This Little Piggy

My mom was complaining about the tomatoes she picked this summer at an organic farm in the Okanagan. The farm used to be conventional, but converted in the last few years.  It wasn’t just the higher prices that bothered her, she said the skins were tough and the fruit was slow to ripen on the counter. She asked me if they could be genetically modified. I assured her that certified organic meant no genetic modification. And the flavourless Flavr Savr tomato that was briefly on the market was dead anyways. She is more suspicious of organic growers than conventional ones. Having an organic preacher as a daughter has clearly not allayed her fears. She also has complete confidence in the packages and cans she buys in bulk from the big box stores.

I wish she had been with me Monday night. Lucy Sharratt from the Canadian Biotechnology Action Network (CBAN) was in town and gave a talk on Genetic Modification and the Future of Food. Maybe my mom would have believed her.

Sharratt presented the facts and the myths on genetically modified (GM) foods. It’s been fifteen years since the first genetically modified crop was planted. Currently there are only seven main GM crops on the market – the big four are soy, corn, canola and white sugar beet. The others are cotton, and virus resistant varieties of papaya and squash. The biotechnology companies have fallen very short of their promise of higher yields, lower pesticide use, curing diseases and feeding the world. They’ve only been able to develop two traits so far – herbicide tolerance and insect resistance.

So while their progress may not be as bad as we thought, there’s still no labeling program on the myriad packaged foods that contain GM ingredients, no comprehensive environmental assessments, and a complete lack of transparency and democracy in the government approval process. Sharratt identified the next three big challenges and opportunities to voice our concerns to policy makers and politicians.

■ **Exercise set**
**A)** According to the post about genetically modified food, why did the writer assure their mom that her tomatoes were not genetically modified?
**B)** Decide whether each statement agrees with the post about genetically modified food. Answer yes or no for each, and quote the words of the post that decide it.
(i) The farm where the tomatoes were picked had always been organic.
(ii) White sugar beet is one of the big four genetically modified crops.
(iii) The biotechnology companies have developed many different traits.
**C)** Answer these questions from the post about genetically modified food.
(i) Where was the organic farm where the tomatoes were picked?
(ii) What organization is Lucy Sharratt from?
(iii) How long ago was the first genetically modified crop planted?

Saved entries:
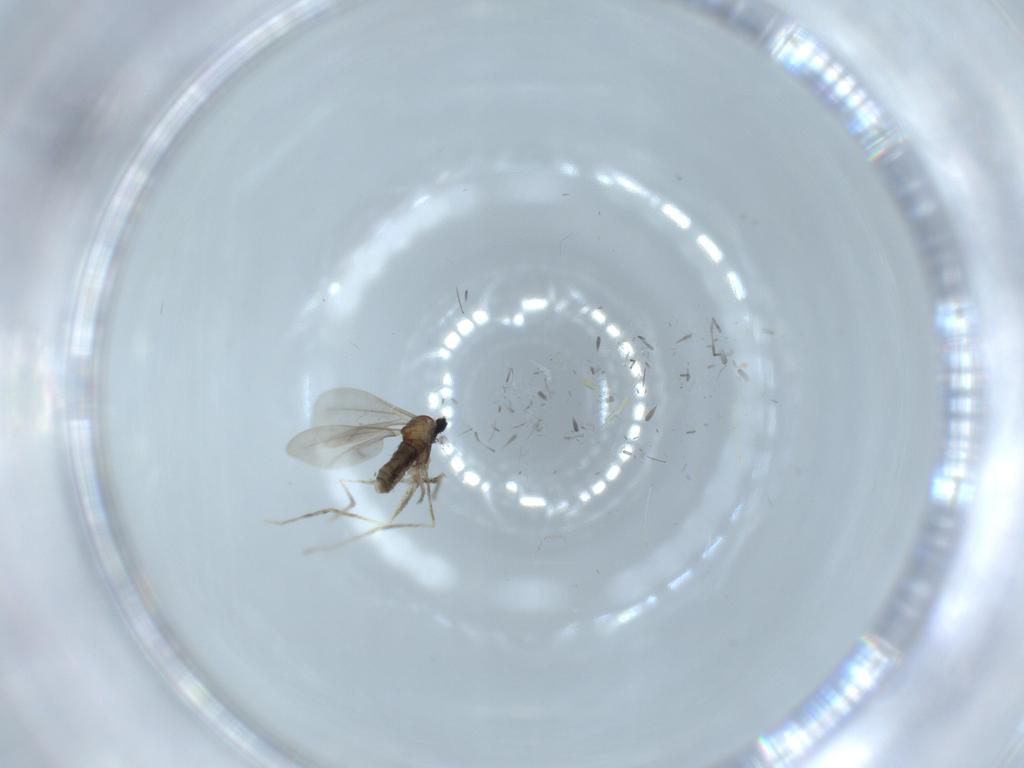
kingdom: Animalia
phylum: Arthropoda
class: Insecta
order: Diptera
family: Cecidomyiidae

■ **Per-task outputs**
**A)** Certified organic meant no genetic modification. Also, the Flavr Savr tomato, which had been briefly on the market, was "dead anyways."

**B)**
(i) No: "The farm used to be conventional, but converted in the last few years."
(ii) Yes: "the big four are soy, corn, canola and white sugar beet."
(iii) No: "They’ve only been able to develop two traits so far – herbicide tolerance and insect resistance."

**C)**
(i) In the Okanagan.
(ii) The Canadian Biotechnology Action Network (CBAN).
(iii) Fifteen years ago.